As for the FreeBSD NFS exploit, nobody same would claim that stuff is secure. It is ancient code, hasn't been audited and refactored for secutiry as far as I know. It is not nice having a remote exploit in the base install, again, FreeBSD is ~35 years old and has never ever had a code freeze for a proper security audit, nor it can do that.

blackbird9 · 2026-04-09T16:15:57+0100

NFS isn't exactly new technology. I'm really not very surprised they found a problem.

Hmm, so the jury is out. Either they do have something real... or this is all hype and an attempt at a kind of 'protection racket' to try to get a funding stream from corporates. Or perhaps a bit of both.

Presumably they did actually find some important, real exploits, or they would be laughed out of the room. Finding something in some old freebsd NFS code that isn't used all that much today isn't particularly impressive though. If they had found something in sshfs, that would be more interesting. I am a bit more interested in what they claim to have found in linux, and in firefox. But all we have is a summary in a press release, which really lies in the category of "claims". Oh well, we shall have to see what happens with this. It's interesting to hear people's opinions.

Alain De Vos · 2026-04-09T16:19:01+0100

I don't trust NFS. It's not performant , it's not safe.

iSCSI is preferable , it's a block device , not a "file device".

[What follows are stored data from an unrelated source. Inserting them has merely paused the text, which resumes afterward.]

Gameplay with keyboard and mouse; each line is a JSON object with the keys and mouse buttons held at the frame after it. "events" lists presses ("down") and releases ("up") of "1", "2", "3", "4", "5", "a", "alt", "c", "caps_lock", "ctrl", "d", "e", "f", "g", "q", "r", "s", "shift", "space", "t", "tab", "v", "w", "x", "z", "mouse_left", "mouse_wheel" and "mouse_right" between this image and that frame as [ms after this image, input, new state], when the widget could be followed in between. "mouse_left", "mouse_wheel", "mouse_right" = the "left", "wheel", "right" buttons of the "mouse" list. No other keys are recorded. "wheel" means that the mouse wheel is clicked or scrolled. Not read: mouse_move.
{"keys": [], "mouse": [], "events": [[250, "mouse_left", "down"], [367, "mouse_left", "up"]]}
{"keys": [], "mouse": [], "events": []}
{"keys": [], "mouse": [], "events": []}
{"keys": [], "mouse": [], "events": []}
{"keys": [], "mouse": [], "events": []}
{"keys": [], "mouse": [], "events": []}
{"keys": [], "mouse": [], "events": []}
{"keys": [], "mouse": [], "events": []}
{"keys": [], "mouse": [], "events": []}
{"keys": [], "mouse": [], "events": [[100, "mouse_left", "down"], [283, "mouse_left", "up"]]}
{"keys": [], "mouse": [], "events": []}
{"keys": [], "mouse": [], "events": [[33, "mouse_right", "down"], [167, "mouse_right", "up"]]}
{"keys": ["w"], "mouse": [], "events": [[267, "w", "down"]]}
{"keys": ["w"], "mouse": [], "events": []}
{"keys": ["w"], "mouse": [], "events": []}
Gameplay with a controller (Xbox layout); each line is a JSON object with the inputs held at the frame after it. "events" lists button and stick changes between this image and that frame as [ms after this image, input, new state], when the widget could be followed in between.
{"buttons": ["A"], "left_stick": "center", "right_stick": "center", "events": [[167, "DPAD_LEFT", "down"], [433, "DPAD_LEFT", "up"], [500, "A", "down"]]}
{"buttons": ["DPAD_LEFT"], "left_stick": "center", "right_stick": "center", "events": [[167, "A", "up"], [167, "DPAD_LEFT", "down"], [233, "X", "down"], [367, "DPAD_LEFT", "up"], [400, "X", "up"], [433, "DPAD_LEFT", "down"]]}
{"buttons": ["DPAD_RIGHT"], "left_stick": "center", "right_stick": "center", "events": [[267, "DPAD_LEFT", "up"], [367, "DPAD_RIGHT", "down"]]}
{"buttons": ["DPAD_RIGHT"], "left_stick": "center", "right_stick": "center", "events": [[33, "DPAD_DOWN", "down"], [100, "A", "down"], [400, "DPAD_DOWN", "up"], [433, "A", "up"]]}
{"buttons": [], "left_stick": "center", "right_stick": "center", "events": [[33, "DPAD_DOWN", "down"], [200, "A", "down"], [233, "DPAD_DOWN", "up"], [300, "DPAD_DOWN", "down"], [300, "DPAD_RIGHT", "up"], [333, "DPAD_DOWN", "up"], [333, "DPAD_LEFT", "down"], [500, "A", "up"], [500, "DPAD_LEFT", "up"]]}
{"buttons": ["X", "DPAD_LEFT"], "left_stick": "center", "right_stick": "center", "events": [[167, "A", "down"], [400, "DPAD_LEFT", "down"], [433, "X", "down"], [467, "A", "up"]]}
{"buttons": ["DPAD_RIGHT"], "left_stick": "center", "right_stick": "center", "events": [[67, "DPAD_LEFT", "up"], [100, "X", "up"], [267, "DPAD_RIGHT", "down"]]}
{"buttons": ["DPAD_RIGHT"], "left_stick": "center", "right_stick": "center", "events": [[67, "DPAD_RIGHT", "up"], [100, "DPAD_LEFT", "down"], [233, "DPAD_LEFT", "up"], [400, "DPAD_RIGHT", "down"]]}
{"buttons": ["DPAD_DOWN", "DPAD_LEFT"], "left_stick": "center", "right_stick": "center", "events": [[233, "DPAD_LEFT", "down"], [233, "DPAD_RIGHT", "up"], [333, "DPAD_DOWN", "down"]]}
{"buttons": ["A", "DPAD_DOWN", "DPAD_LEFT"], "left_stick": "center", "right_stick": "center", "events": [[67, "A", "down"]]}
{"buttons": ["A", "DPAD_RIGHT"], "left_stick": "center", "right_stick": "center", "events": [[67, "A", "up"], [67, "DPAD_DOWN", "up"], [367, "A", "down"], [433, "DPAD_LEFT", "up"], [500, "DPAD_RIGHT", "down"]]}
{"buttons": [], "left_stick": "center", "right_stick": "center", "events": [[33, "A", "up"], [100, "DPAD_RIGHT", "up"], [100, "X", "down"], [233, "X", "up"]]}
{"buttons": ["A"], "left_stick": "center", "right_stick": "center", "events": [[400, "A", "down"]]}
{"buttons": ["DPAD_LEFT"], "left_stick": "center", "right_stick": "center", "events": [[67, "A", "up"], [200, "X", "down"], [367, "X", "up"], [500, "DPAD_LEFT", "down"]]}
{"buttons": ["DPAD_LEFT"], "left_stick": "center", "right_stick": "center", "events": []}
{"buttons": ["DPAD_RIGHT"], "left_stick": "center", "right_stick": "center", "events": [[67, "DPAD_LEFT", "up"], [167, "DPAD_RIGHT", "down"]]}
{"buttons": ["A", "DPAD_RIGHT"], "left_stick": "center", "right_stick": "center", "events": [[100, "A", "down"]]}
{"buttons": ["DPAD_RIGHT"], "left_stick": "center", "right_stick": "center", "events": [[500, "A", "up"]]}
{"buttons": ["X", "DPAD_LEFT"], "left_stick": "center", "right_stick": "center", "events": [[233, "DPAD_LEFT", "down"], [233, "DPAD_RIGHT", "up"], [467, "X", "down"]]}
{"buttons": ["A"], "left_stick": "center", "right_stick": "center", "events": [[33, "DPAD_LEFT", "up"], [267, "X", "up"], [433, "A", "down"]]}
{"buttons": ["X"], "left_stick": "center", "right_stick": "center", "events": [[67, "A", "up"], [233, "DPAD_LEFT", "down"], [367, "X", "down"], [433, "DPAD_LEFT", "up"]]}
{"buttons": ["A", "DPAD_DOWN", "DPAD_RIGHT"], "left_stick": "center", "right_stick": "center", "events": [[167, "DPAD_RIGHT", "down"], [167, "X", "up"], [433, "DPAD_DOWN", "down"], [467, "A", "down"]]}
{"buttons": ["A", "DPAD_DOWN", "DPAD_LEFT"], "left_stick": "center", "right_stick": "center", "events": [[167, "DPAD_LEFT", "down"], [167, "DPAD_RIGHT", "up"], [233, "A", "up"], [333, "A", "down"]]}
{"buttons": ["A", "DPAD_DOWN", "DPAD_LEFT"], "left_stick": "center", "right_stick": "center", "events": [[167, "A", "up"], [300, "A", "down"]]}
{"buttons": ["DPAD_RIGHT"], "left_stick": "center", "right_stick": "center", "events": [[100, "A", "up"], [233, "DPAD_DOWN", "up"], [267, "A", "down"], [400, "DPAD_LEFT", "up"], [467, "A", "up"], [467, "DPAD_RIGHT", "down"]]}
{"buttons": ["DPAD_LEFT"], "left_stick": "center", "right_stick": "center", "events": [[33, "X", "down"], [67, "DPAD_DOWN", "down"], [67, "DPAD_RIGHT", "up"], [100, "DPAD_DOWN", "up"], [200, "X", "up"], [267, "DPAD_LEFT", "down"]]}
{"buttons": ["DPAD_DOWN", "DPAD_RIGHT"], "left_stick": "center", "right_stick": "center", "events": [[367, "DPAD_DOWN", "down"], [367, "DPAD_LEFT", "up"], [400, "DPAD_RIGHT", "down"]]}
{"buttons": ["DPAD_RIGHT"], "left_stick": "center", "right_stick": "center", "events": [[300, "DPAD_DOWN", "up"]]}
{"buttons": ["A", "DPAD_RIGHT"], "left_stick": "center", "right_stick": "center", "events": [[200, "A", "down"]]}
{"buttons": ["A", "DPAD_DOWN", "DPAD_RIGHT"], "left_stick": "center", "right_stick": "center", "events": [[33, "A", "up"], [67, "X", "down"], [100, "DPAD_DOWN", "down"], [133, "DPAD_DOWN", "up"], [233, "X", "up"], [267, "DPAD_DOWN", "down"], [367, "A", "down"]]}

blackbird9 · 2026-04-09T16:22:32+0100

Yes, iSCSI is a better example, if they had found an exploit in that, that would have been more significant.

mer · 2026-04-09T16:46:25+0100

blackbird9 said:
Hmm, so the jury is out. Either they do have something real... or this is all hype and an attempt at a kind of 'protection racket' to try to get a funding stream from corporates. Or perhaps a bit of both.

I'm thinking a bit of both, maybe biased towards hype.
Honestly, look at NFS. Does anyone run NFS over the public internet or do you use it on your home network (isolated) or work network (again isolated)? If an exploit is not a "remote" exploit, then you start needing more physical access, so there are other concerns that need breaking before the exploit can happen.